◆ **Exercise input**:
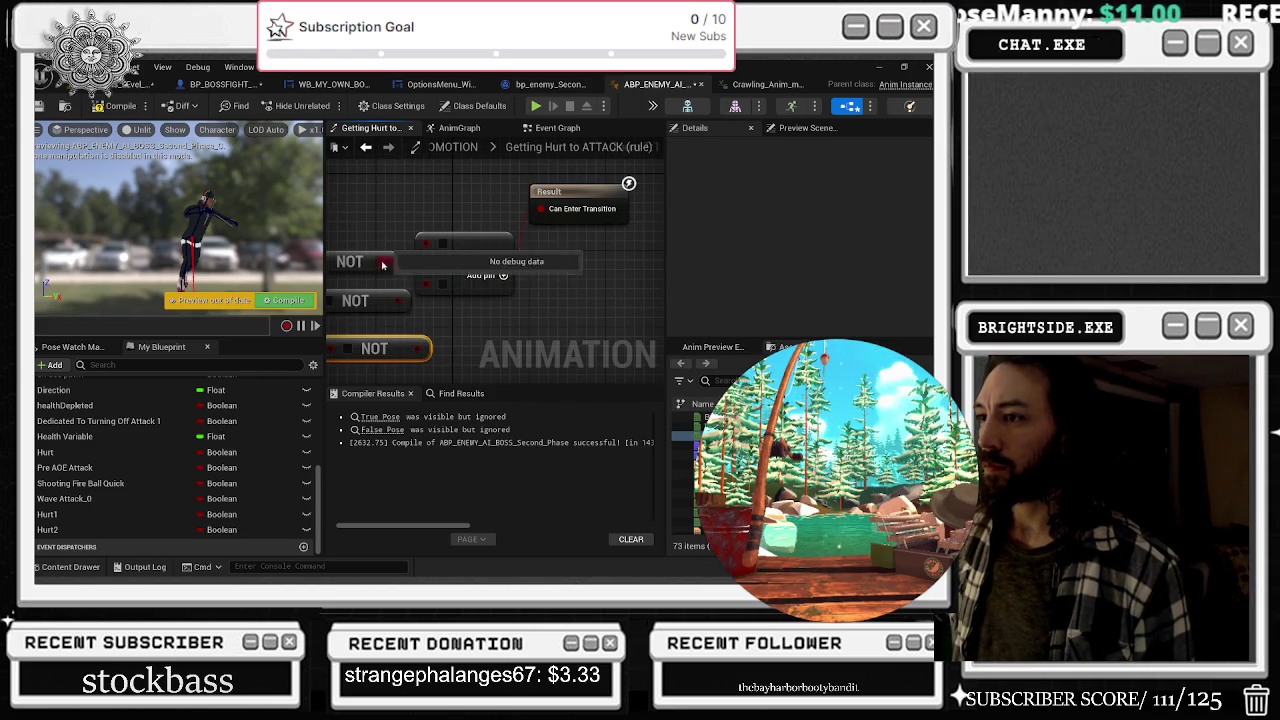
mouse_move(427, 264)
left_mouse_down()
mouse_move(429, 306)
mouse_move(408, 299)
mouse_move(428, 300)
mouse_move(417, 347)
left_mouse_up()
key("Escape")
left_click_drag(514, 232, 528, 288)
Bring in Hurt 1 and Hurt 2 getters, each wired through its own NOT node
left_click_drag(47, 514, 448, 253)
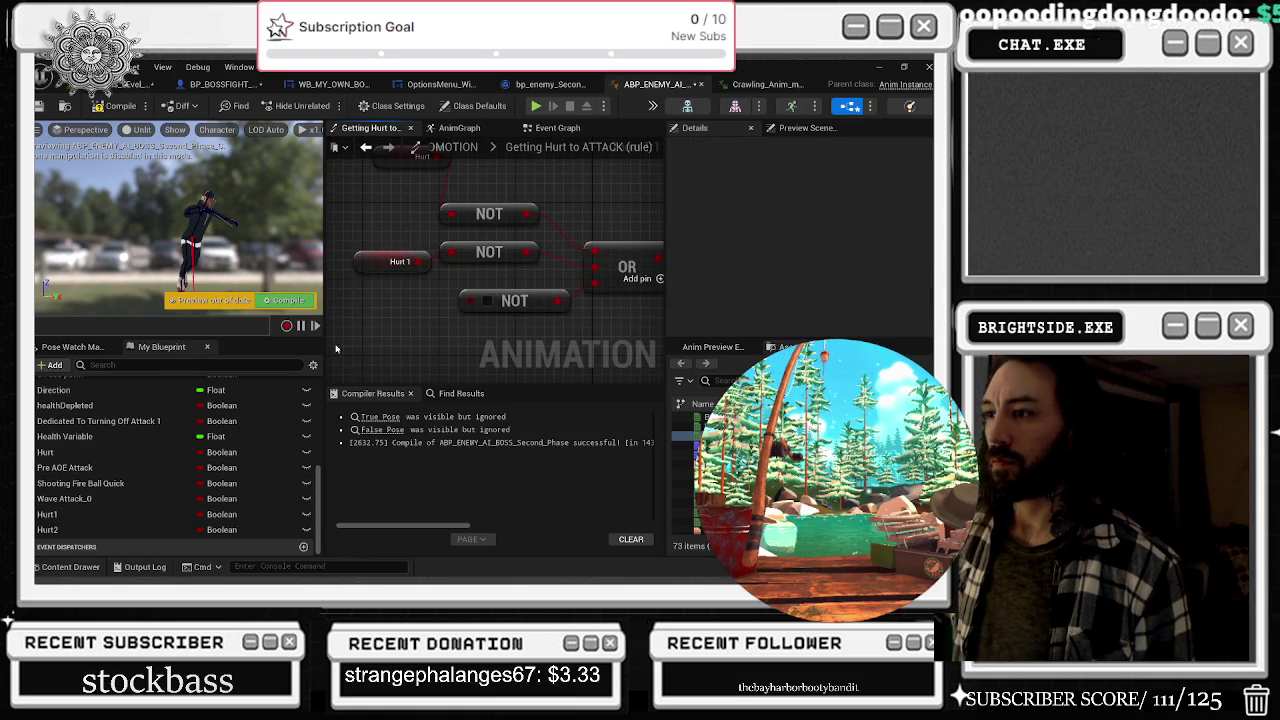
mouse_move(47, 529)
left_mouse_down()
mouse_move(350, 413)
mouse_move(452, 306)
mouse_move(551, 300)
mouse_move(509, 297)
left_mouse_up()
key("ctrl+v")
left_click(435, 262)
left_click_drag(435, 266, 487, 328)
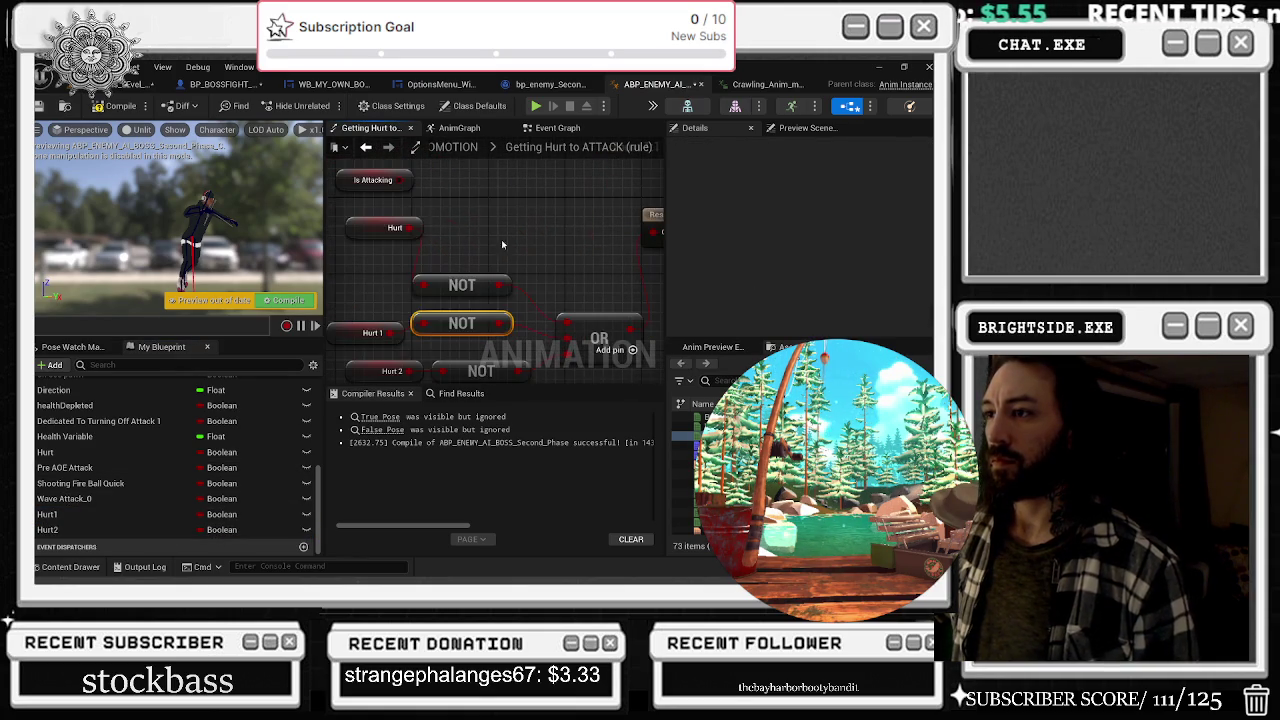
left_click_drag(340, 280, 470, 287)
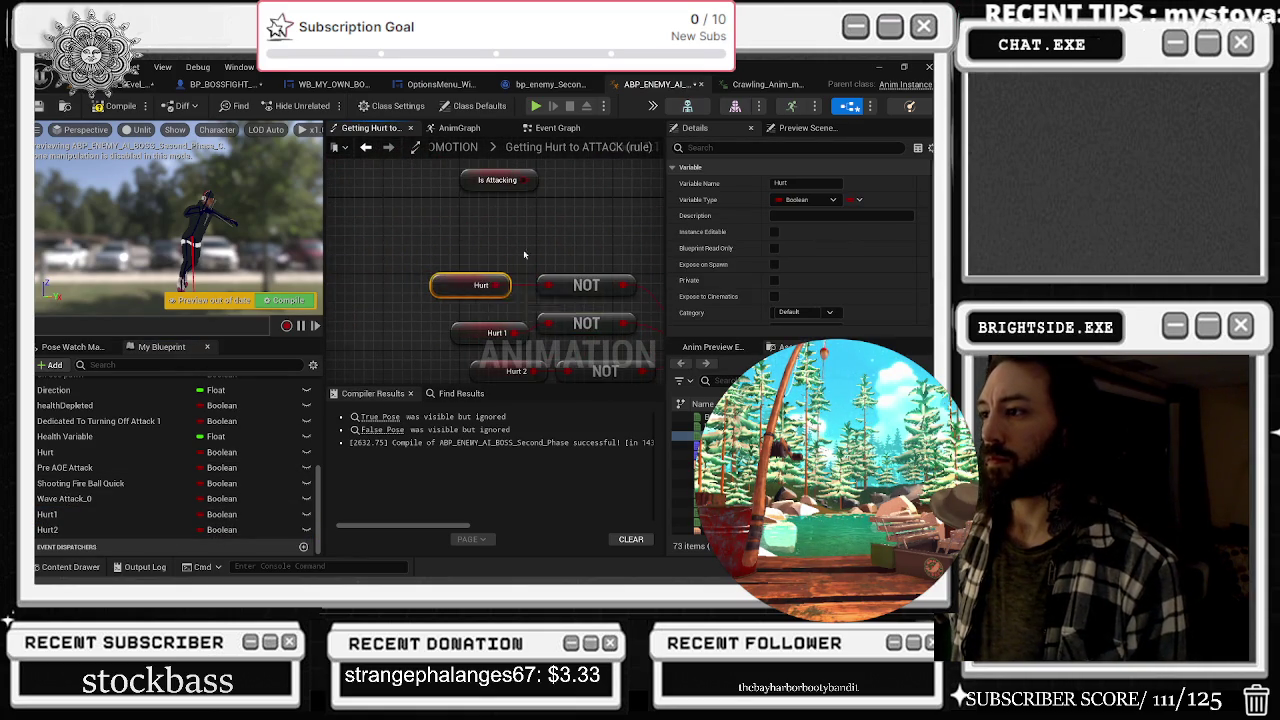
left_click(366, 147)
scroll(465, 229, "down", 4)
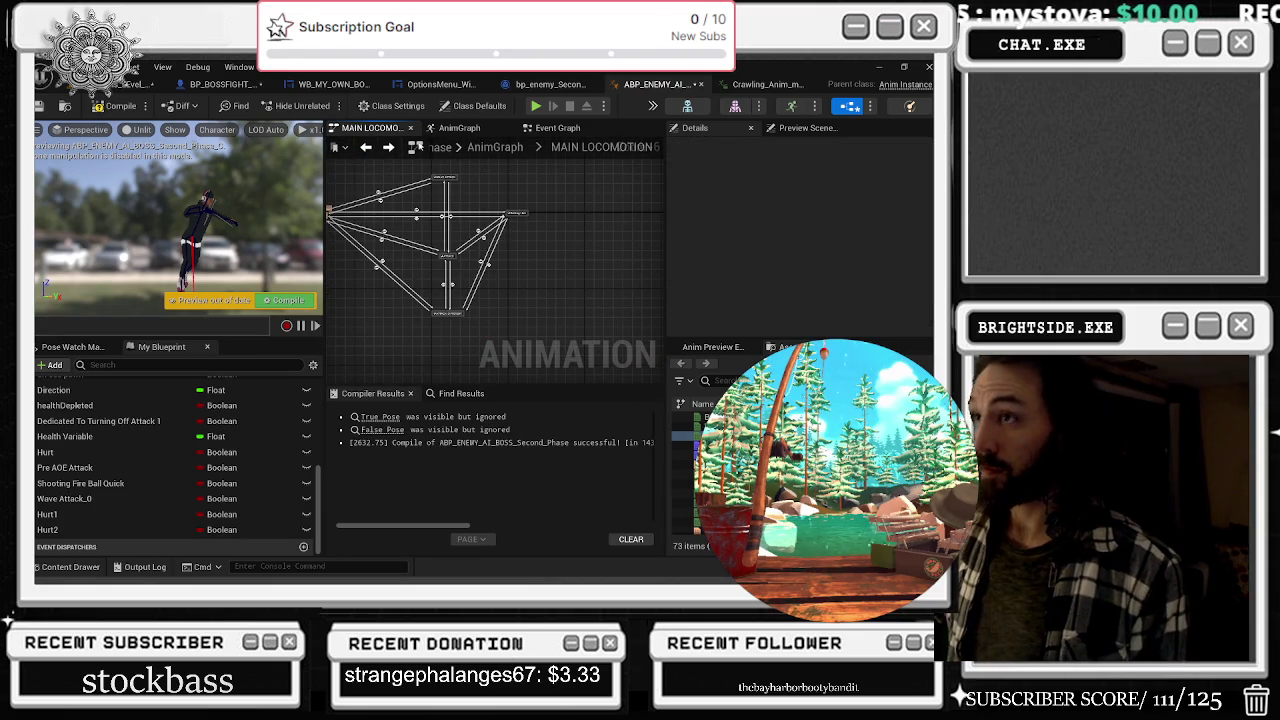
Compile and save the anim blueprint, save the OptionsMenu widget, then move to the boss blueprint
left_click(120, 105)
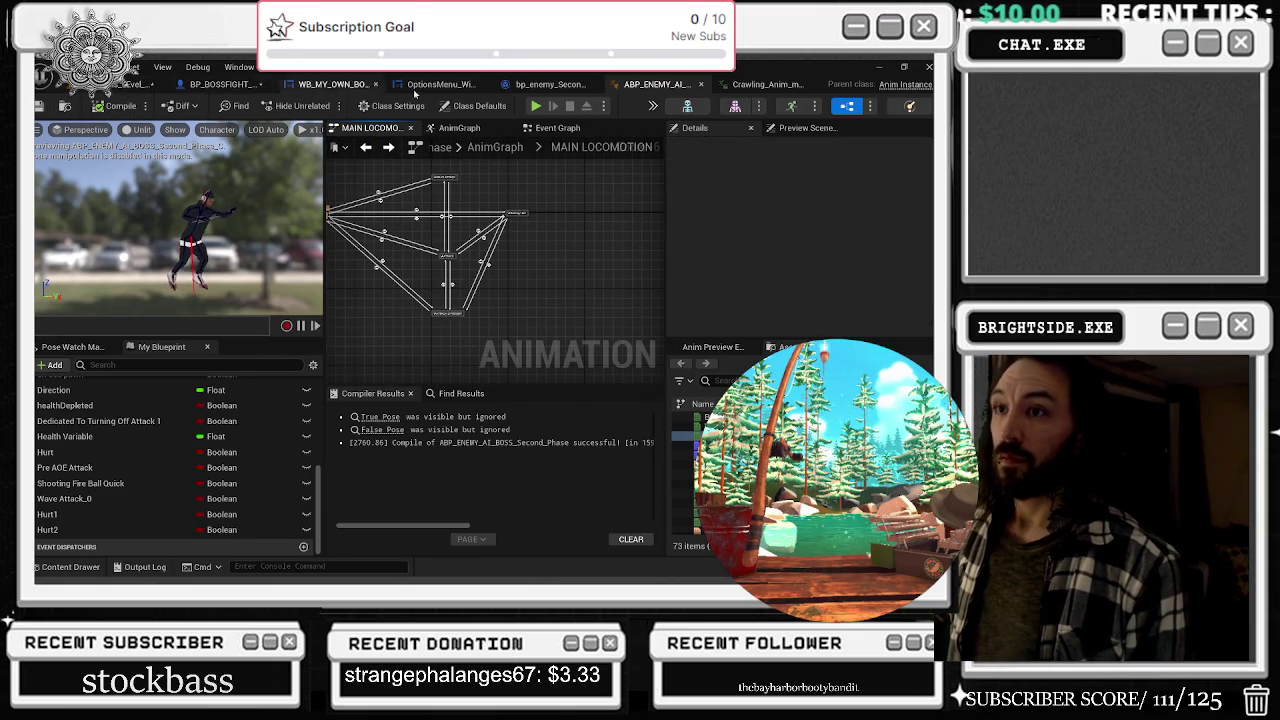
left_click(751, 84)
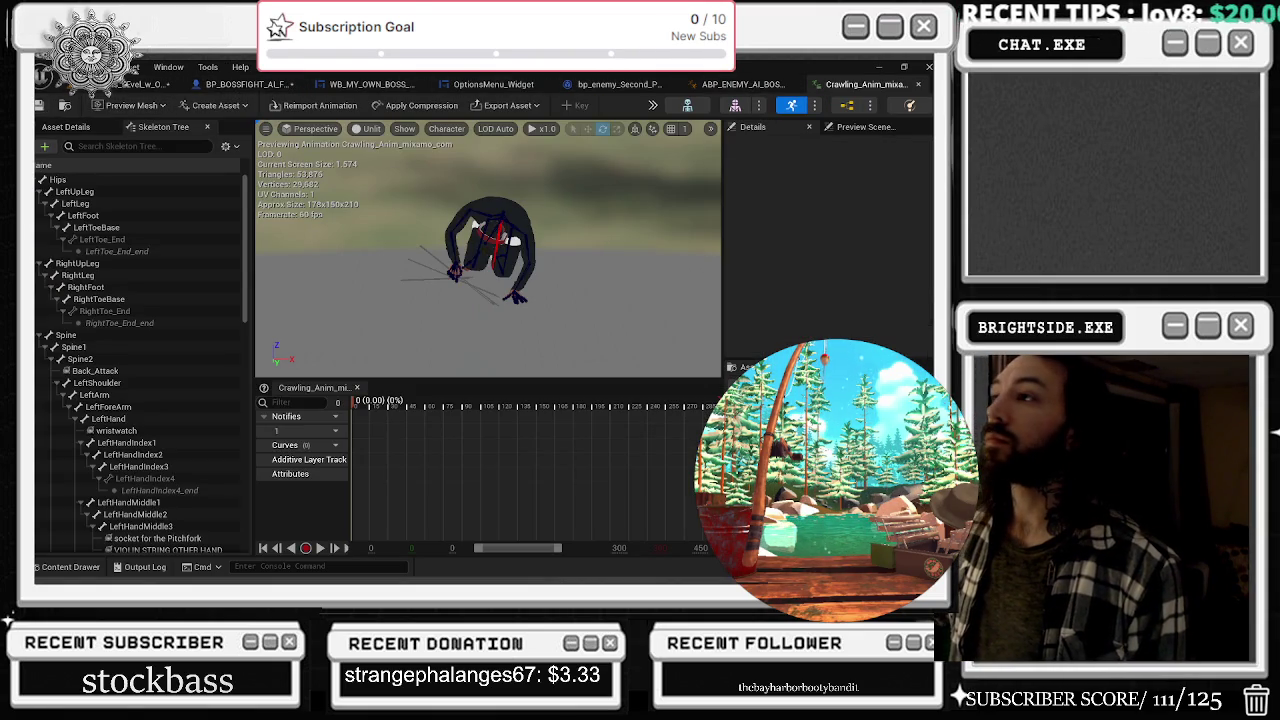
left_click(492, 84)
left_click(40, 105)
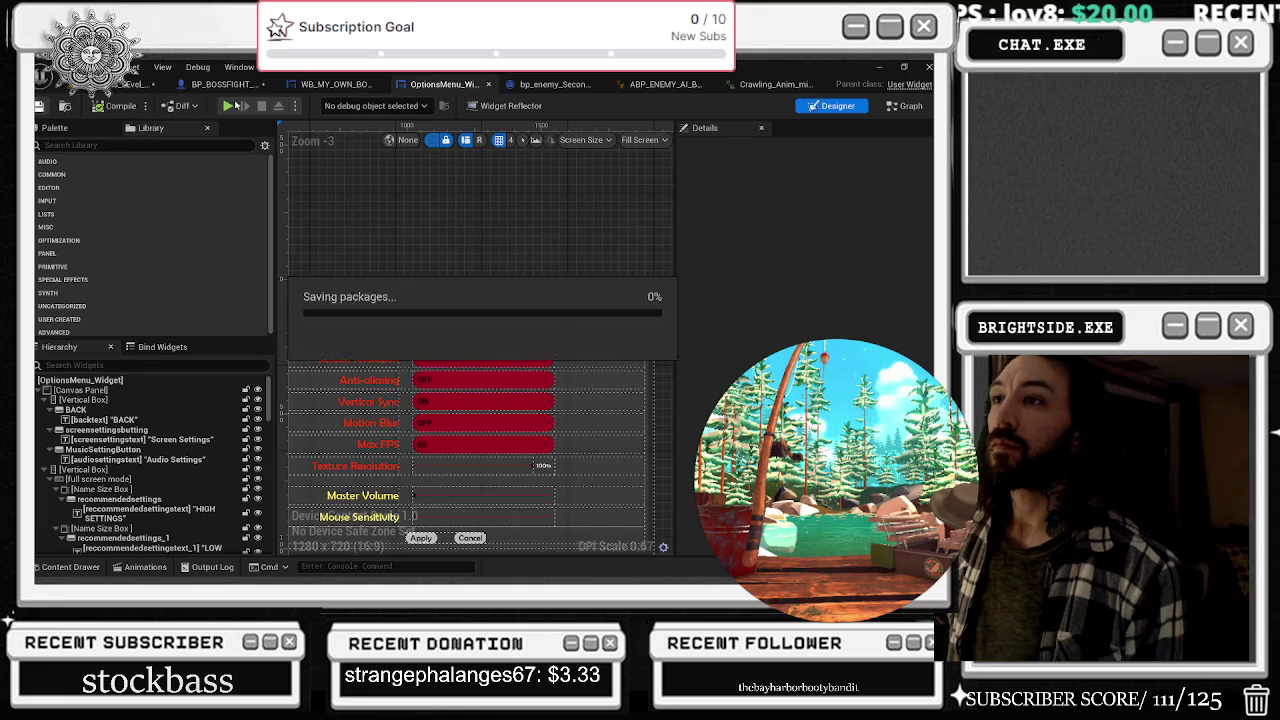
left_click(360, 85)
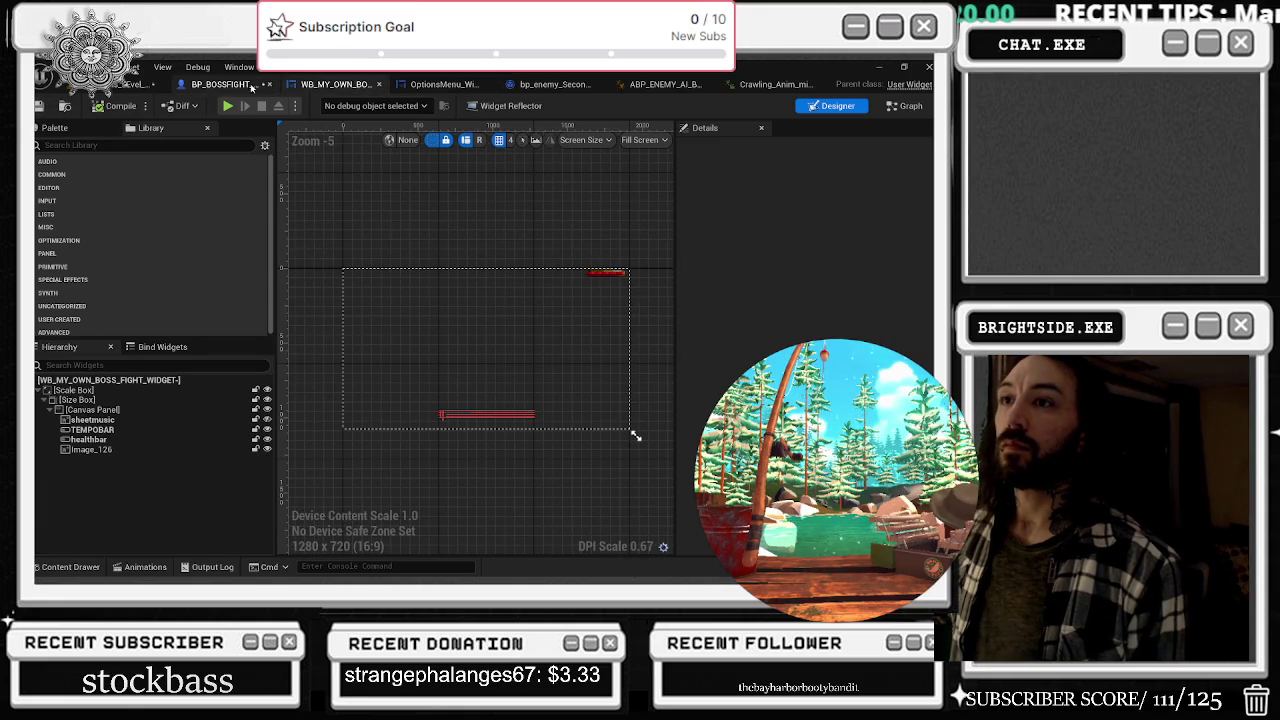
left_click(238, 89)
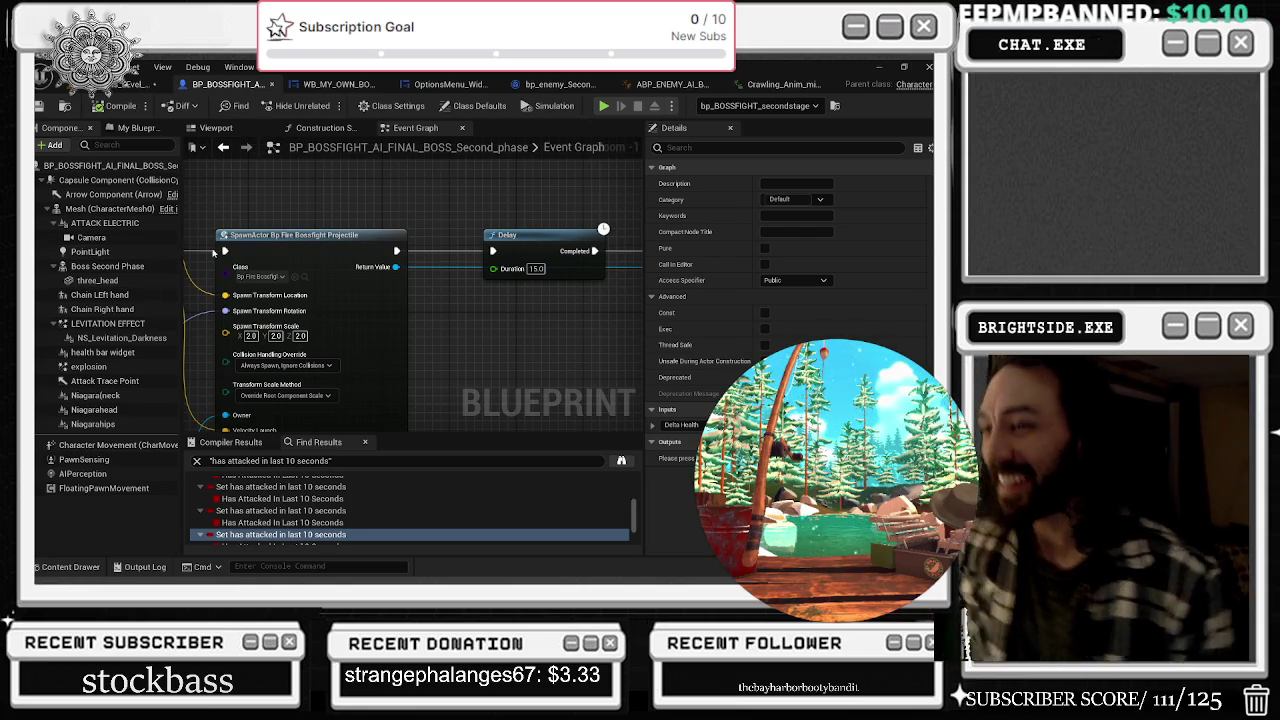
Rearrange the Delay, Rotation From X Vector and Get Actor Location nodes, briefly checking the Sequencer
left_click_drag(536, 240, 526, 240)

◆ **What to work on**: Write out the entries again word for word. Do not include the pictures.

◆ **Response area**:
mouse_move(427, 264)
left_mouse_down()
mouse_move(429, 306)
mouse_move(408, 299)
mouse_move(428, 300)
mouse_move(417, 347)
left_mouse_up()
key("Escape")
left_click_drag(514, 232, 528, 288)
Bring in Hurt 1 and Hurt 2 getters, each wired through its own NOT node
left_click_drag(47, 514, 448, 253)
mouse_move(47, 529)
left_mouse_down()
mouse_move(350, 413)
mouse_move(452, 306)
mouse_move(551, 300)
mouse_move(509, 297)
left_mouse_up()
key("ctrl+v")
left_click(435, 262)
left_click_drag(435, 266, 487, 328)
left_click_drag(340, 280, 470, 287)
left_click(366, 147)
scroll(465, 229, "down", 4)
Compile and save the anim blueprint, save the OptionsMenu widget, then move to the boss blueprint
left_click(120, 105)
left_click(751, 84)
left_click(492, 84)
left_click(40, 105)
left_click(360, 85)
left_click(238, 89)
Rearrange the Delay, Rotation From X Vector and Get Actor Location nodes, briefly checking the Sequencer
left_click_drag(536, 240, 526, 240)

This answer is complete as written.